The word militia had a specific meaning in the Constitutional era. A militia was the citizenry in arms, whether to oppose an invasion or a lawless domestic force. Every able-bodied man was considered a member of the militia. If the militia were to mass, he was expected to provide his own firepower. A well regulated militia was merely one that exhibited internal organization: the discipline of a command structure appropriate to its size and mission.
The militia was in no way a creation of any level of government. Indeed, its most important function was to keep government within its proper sphere, mainly by existing. Clearly the citizen’s possession of weapons of war was indispensable to that function.
That function is exactly what the anti-gunners want to obscure.
Note how regularly the anti-gunners protest that “we don’t want to take your guns”...in the same breath as their calls to take our guns. Their codicil is that “you don’t need a military weapon for hunting.” Such attempts to reduce the function of privately owned firearms to shooting at the occasional deer, duck, or pheasant have an unmistakable end in mind.
Consider Britain, which has no written constitution and therefore no firm protections for individuals’ rights. A Briton may “own” a firearm, if it conforms to the laws about privately owned firearms, but he has no “right to keep and bear” it. It cannot reside in his home; it must be stored at a government-approved “shooting club” and used only on the club’s premises, subject to approved supervision. In this fashion Her Majesty’s government has disarmed the British people de facto. They can claim to “own” firearms in the sense of having legally registered titles to them, but they are barred access to them except when, where, and as the Omnipotent State shall permit.
Were the Second Amendment to be altered thus:
The right of the people to keep and bear Arms for hunting purposes shall not be infringed.
...the federal government could effectuate a similar citizen disarmament:
- It could promulgate laws for the licensure and regulation of “hunting clubs,” where all citizen-owned firearms must be stored;
- It could promulgate laws for the determination of “hunting regions,” outside which no hunting would be permitted;
- It could delegate to the state and county governments all further powers to legislate about hunting licenses, seasons, and other qualifications.

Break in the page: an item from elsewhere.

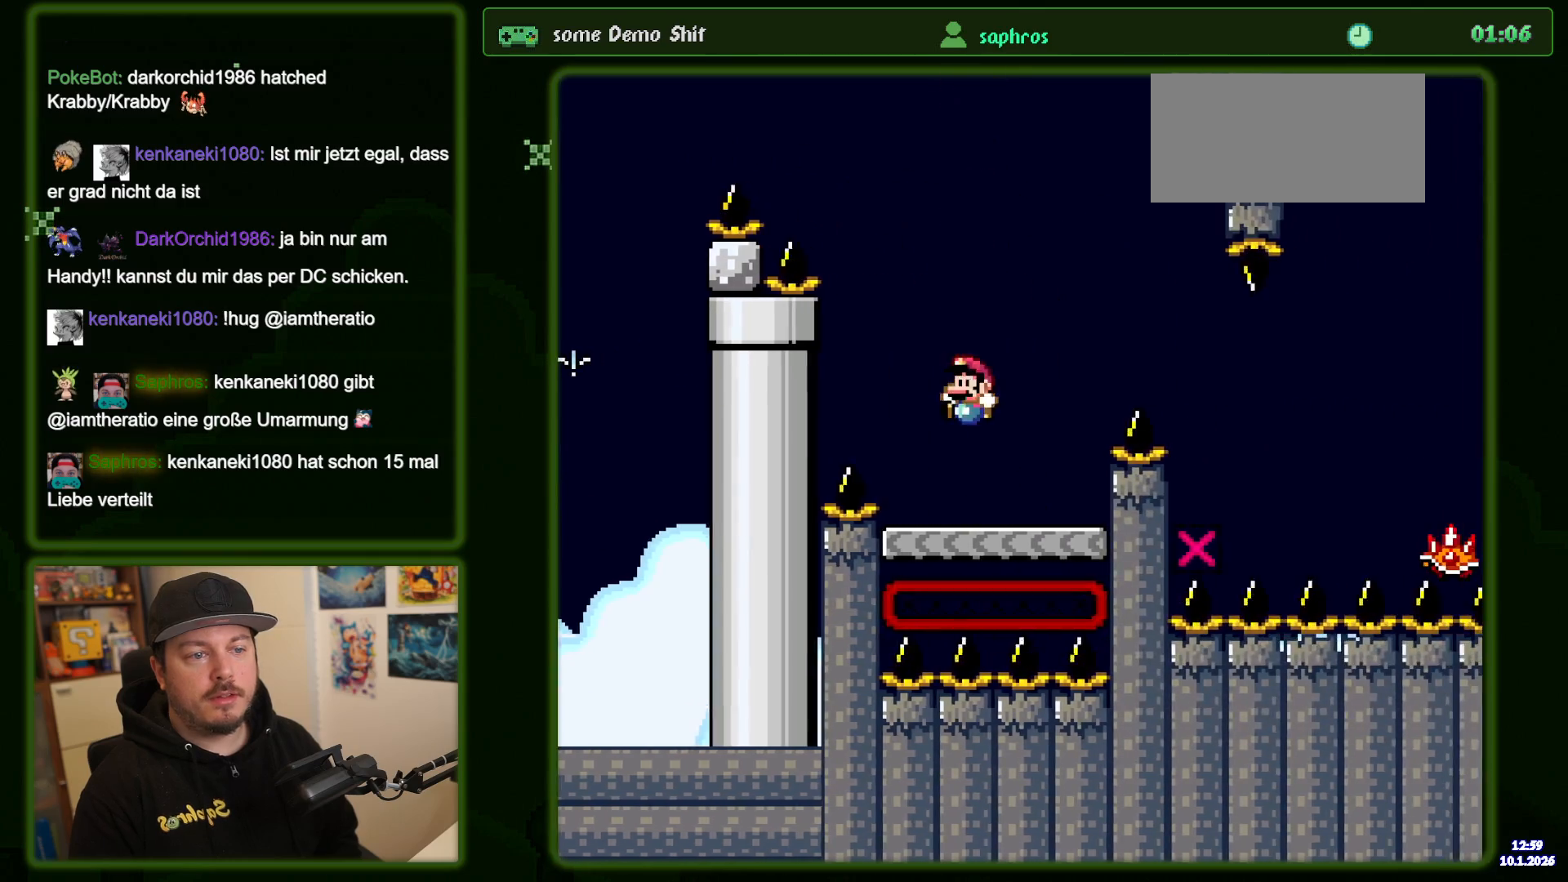
{"dt_ms": 500, "buttons": ["A", "X", "DPAD_RIGHT"], "events": [[100, "DPAD_RIGHT", "down"], [250, "Y", "up"], [334, "A", "down"], [334, "X", "down"]]}
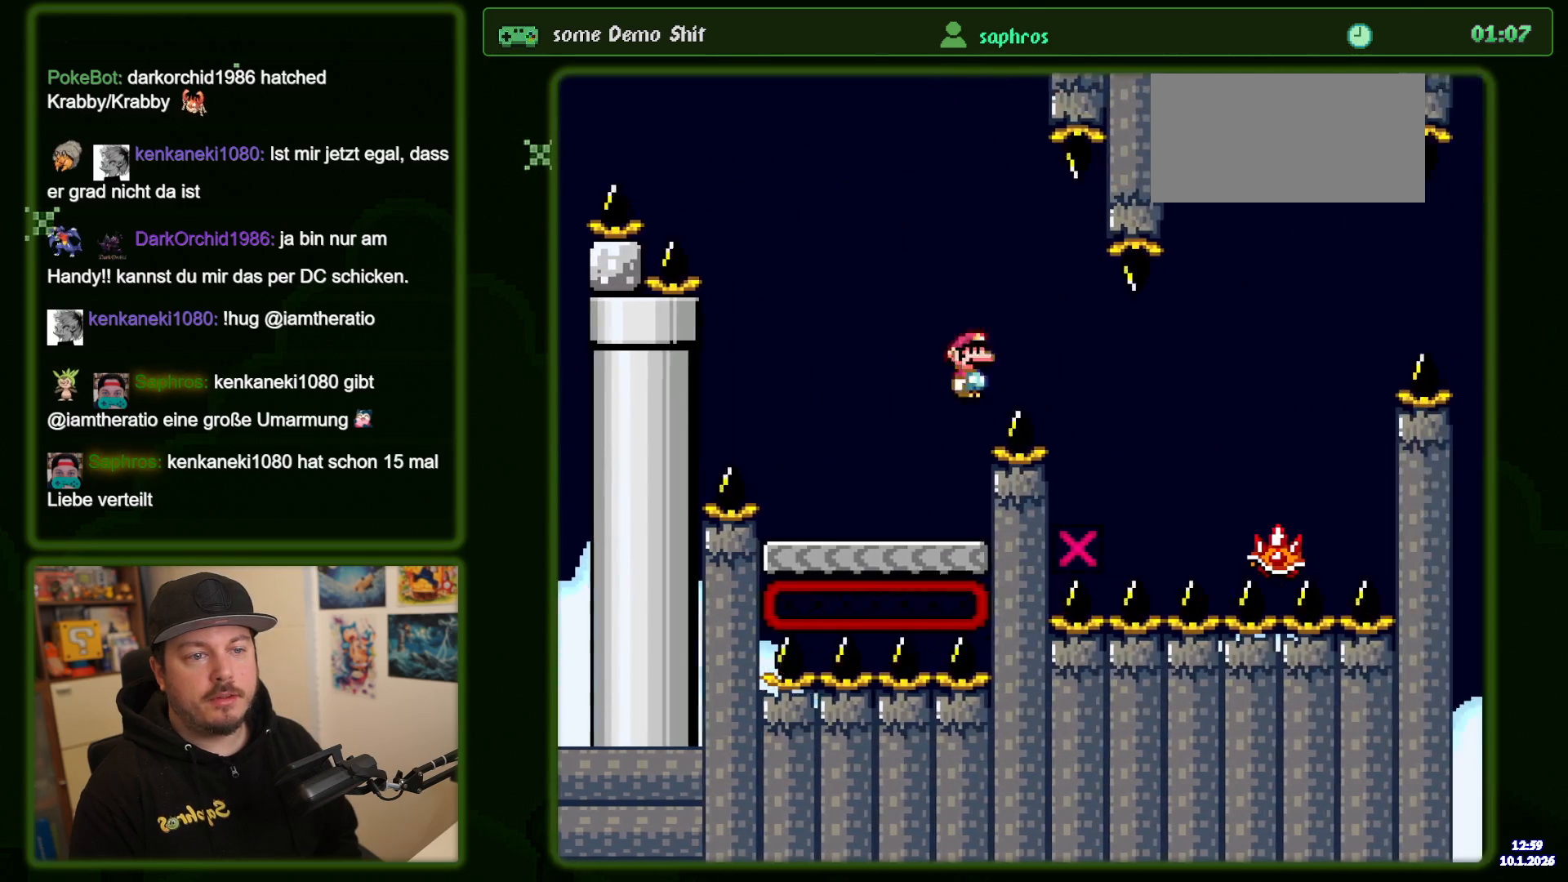
{"dt_ms": 1000, "buttons": ["A", "X", "DPAD_RIGHT"], "events": [[50, "A", "up"], [284, "A", "down"], [767, "A", "up"], [867, "A", "down"]]}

And Americans, the best armed citizens in the world, would be unable to object except by an immediate, bloody revolution. Have no doubt, Gentle Reader, that that is the end in view – the consummation the anti-gunners so devoutly wish. Have no doubt that the anti-gunners have exactly that goal in mind whenever they oh-so-ingenuously say “You don’t need an assault rifle for hunting, do you?”
Far too many Americans who seek to defend the rights the Second Amendment guarantees have fallen into that trap. Far too many are unwilling to say, candidly and truculently, “No, I need one to kill you and others like you, should your sort ever get it into your heads to try to infringe my God-given, Constitutionally protected rights.”
Someone should have said it to Andrew Cuomo when he screamed that “You don’t need ten bullets to kill a deer.” Someone should say it to Nancy Pelosi and Charles Schumer. And someone should bellow it directly into the face of that greasy reptile David Hogg, with the mikes live and the cameras rolling.
It’s time and long past time.
Sheesh. Cuomo couldn't kill a deer if you spotted him two howitzers and an Illudium Q36 Explosive Space Modulator.
ReplyDeleteHi Fran. Tangential to your post today, I'm beginning to come over to the position that the Bill of Rights is not ten amendments. The Bill postulates *rights* that were insisted upon before the states would accept the Constitution.
ReplyDeleteThus, I'm no longer certain that the "Second Amendment" should be considered as being capable of being amended or deleted. To amend or delete any part of the Bill of Rights would be to break the covenant between "government" and the people who CHOSE TO ESTABLISH that government.